However taking your motorbike to your reliable mechanic or company's service station on a regular intervals is sufficient to maintain your bike in a pristine condition, but since you can't practice this religiously it is advisable to follow certain routines to keep your bike in a tip top condition.
In a series of "The Basic 5" today we are discussing 5 basic routines to maintain your bike on your own:

The engine oil for a bike is like "Blood" for human body, saying this I meant not to compare the anatomy of these two but to explain you the importance of the engine oil for an engine. The engine oil becomes further more important for 4- stroke engines as there is no 2T oil added in the petrol, therefore if there is lack of engine oil in the 4-stroke engine there is no additional lubrication system to support the engine as it is there in a 2-stroke engines, where we add 2T oil in the petrol to lubricate the piston.
If you ignore the engine oil either in quality or quantity, the result would be catastrophic for the engine of your bike. It is advisable to keep checking the level of engine oil in a regular interval, this you can do by removing the oil plug whereby there is a gauge attached to it.
Clean the gauge stick with the help of cloth and re-dip the gauge into the oil sump while standing your bike straight and stationary, when you take out the gauge you will see the oil on the gauge, if it is between the high and low mark on the gauge the oil level is just fine, if you observe the oil level little lower than the low mark then you need to top-up with the same grade of recommended engine oil.

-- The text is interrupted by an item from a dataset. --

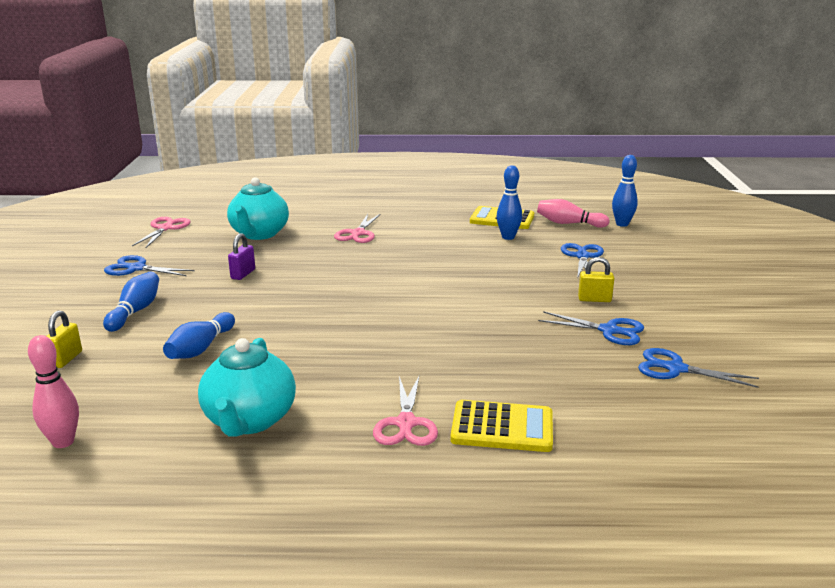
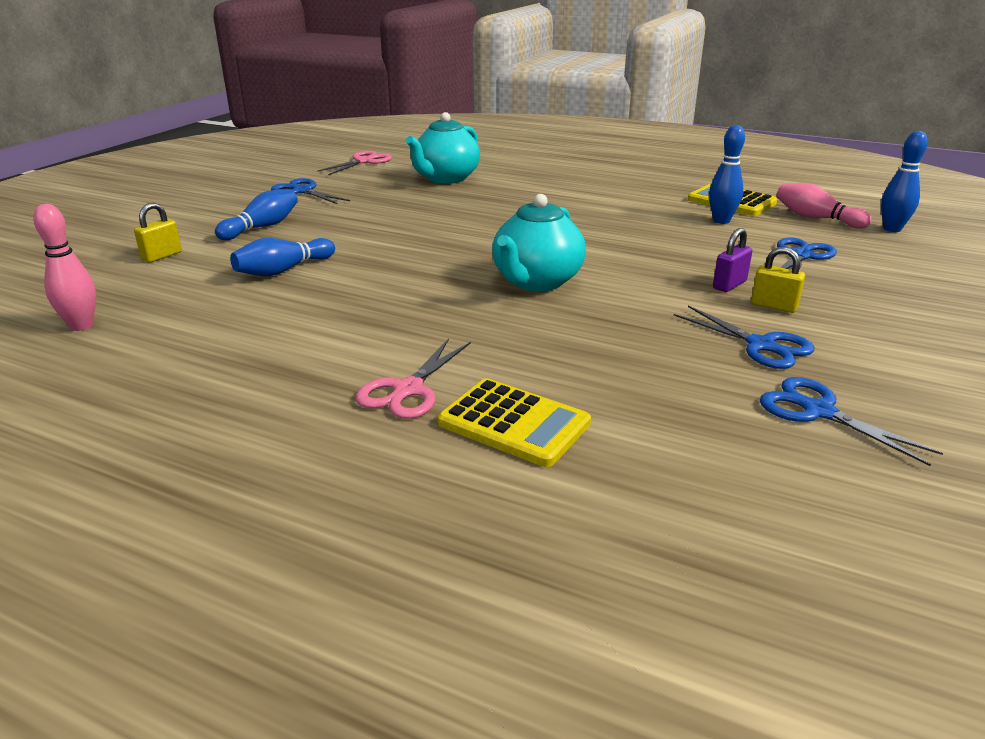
camera: 25 degrees right, 5 degrees up
turquoise teapot [198,338,296,437] -> turquoise teapot moved to [492,194,586,291]
purple padlock [228,233,255,280] -> purple padlock moved to [713,228,752,292]
pink scissors [334,214,381,243] -> none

Changing the engine oil is not a rocket science, you can refer to the service manual of your bike or if you inspect minutely you can locate a big bolt just underneath your bike's engine or placed at the side, all you need to open it with proper wrench and by placing tray of some sort of tub to collect the drained oil. After removing the oil get that big bolt tight again and then open that same plug which was used to check the engine oil level and pour the recommended grade of engine oil into it. Start the bike and keep idling the engine for few minutes so that the oil reach-out to the every engine component, stop the engine and check the oil level one final time, if required top-up the level once again.
Spark Plug:

Where as the spark Plug is something that is not required to change frequently, you can refer to the owner's manual book where there must be specified when exactly it is required to change the spark plug. Generally it is 25000 Kms to 30000 Kms when you need to change a spark plug, but you can not only change it but also check the gap and clean the carbon deposited at the spark plug.
The spark plugs used in the 4- stroke bikes are usually have longer life than the spark plugs used in 2-stroke engines, the reason behind this is the use of 2T oil in the petrol in case of 2- stroke engines, where this 2T oil reaches directly to the spark plug through petrol and air mixture and unburnt oil gets deposited at the Spark plug resulting into the Foul plug.
The spark plug needs to be unscrewed and screwed very carefully as it is mounted on the head of the engine which is either made of aluminum or some sort of alloy and are vulnerable to be broken. It is advisable to screw the spark plug first by the hands and then tighten it further just quarter turn with the plug wrench.
Battery:

There are broadly two types of batteries available in the market, the little older bikes come with the conventional batteries which needs to be topped up with the distilled water when acid level gets lowered, while the latest bikes come with maintenance free dry type batteries.
The conventional battery needs to be carefully removed from the clamp and should be placed at the even surface to check the acid level, if the level is below minimum mark then the battery should be topped up with the distilled water to the appropriate level and it must be charged fully with the help of battery charger before placing back to the battery rack.
Whether it is the conventional battery or the modern dry battery, one reason is common for the discharge/ not charging the battery and it is the corrosion of the terminals. The terminal of the battery needs to be greased properly to avoid the corrosion which is responsible for not charging the battery.
One precaution should be taken prior dealing with the battery and that is never ever touch both the terminals together.
Chain Tension & Lubrication:

The chain needs to be cleaned and lubricated with the branded products available in the market. It should be done on the regular basis, never ever apply grease on the chain.
The incorrect chain tension is another important aspect related to the chain of motorcycle. There should be correct tension in the chain, it should neither be tight nor it should be loose. Generally the chain has a tendency of getting loose while running over a period of time. You can refer your owner's manual to adjust the chain tension.
The incorrect chain tension can result snatchy gear shift, rough ride, premature gearbox and sprocket wear and tear. It is recommended to tighten your chain while some payload on board preferably someone sitting on the rear seat as the chain has a tendency to get tightened when pillion on board.
Tyre Pressure:

The over-inflated tyre on the other hand also caused the poor handling and braking as the contact point of the tyre gets reduced with road.
There is specified pressure mentioned for different types of tyres for different bikes, you can either check those specified tyre pressure from the owner's manual or generally that information is mentioned on the the chain cover or the swing arm of your motorcycle.
Always remember to check the tyer pressure when the tyres are at the cold state to get the accurate pressure. The tyre pressure of your bike is tend to increase automatically in summer season as the air expands at high temperature this is the reason why it is recommended to check the tyre pressure when the tyre is at coldest possible state.